When Caselli was researching Victorian England, he found that time as relatively dull on the surface, with everyone trying to be as reserved as their Queen. But when he looked deeper, he discovered and earthier Victorian England— far from the throne room— that was dirty and base, one of opium and absinthe ruled nights.

“One of industrial revolution that moved faster than the people in it. One not unlike the Internet age. In the words of Dickens “it was the best of times, it was the worst of times… A spring of hope and a winter of despair… we were all going direct to Heaven, we were all going direct the other way – in short, the period was so far like the present period…
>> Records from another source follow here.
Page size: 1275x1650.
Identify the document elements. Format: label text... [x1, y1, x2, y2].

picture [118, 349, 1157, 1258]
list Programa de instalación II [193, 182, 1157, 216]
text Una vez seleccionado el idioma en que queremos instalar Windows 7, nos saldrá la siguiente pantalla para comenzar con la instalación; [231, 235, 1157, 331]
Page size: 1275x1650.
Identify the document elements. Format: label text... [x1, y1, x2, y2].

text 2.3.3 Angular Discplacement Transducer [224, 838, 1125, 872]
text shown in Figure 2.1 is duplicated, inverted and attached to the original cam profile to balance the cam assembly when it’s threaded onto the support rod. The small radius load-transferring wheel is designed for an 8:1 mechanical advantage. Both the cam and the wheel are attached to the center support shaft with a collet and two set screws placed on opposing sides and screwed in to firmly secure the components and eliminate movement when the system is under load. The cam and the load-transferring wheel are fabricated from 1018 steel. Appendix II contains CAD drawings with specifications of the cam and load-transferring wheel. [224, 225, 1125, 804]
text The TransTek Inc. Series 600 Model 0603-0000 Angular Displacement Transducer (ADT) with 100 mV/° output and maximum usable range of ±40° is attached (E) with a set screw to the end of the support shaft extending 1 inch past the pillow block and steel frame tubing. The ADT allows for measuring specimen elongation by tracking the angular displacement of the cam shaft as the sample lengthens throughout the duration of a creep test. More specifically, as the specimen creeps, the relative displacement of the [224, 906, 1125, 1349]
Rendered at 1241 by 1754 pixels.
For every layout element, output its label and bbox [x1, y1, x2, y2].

“Like the present period… I reflect our own time, and my time in iGaming, our own journey. Albeit we never put on airs, but we exist as an industry that the masses desperately want, but those politicians feel won’t win them votes. An industry that satisfies desires that are universal, yet are often repressed… The Reign of Queen Vic reflects the repression of desire in the Victorian age, but it reflects equally the same hypocrisies that are evaporating slowly, but still exist about the gaming industry. As the Victorian gave way to liberalism that better reflected the nature of people, gambling is going through a similar journey…but, like for the Victorians, it’s frustrating for those living through it, to be patient enough for nature to win over pretense.

“Maybe it is the risqué, the not spoken about, the pushing the envelope themes, that are ever-present in Fire & Ice that make up the spirit that I referred to earlier. Maybe through the party, we remember to push the boundaries as we did when the world was first going online.”

After five months of constant work, Fire & Ice will be performed for a night and only for one audience—an audience of friends.

“It’s never recreated and it’s never the same.

“Counting the hours, the effort, and the emotion that goes into it; it never breaks even on the balance sheet but for Jodie and I, it’s cathartic, it’s a challenge, it’s a creative outlet that lets us express a side that we wouldn’t be able to without it.

“Seeing it become real and seeing the joy, excitement, and exhilaration in our friends faces as they enjoy, with us, the best night of our year, makes it somehow and immeasurably the most rewarding venture we undertake… As said in Victorian times, ‘Forever is composed of nows.

“Thank you (from Jodie and I) to everyone that enjoys Fire & Ice—as you make our forever.”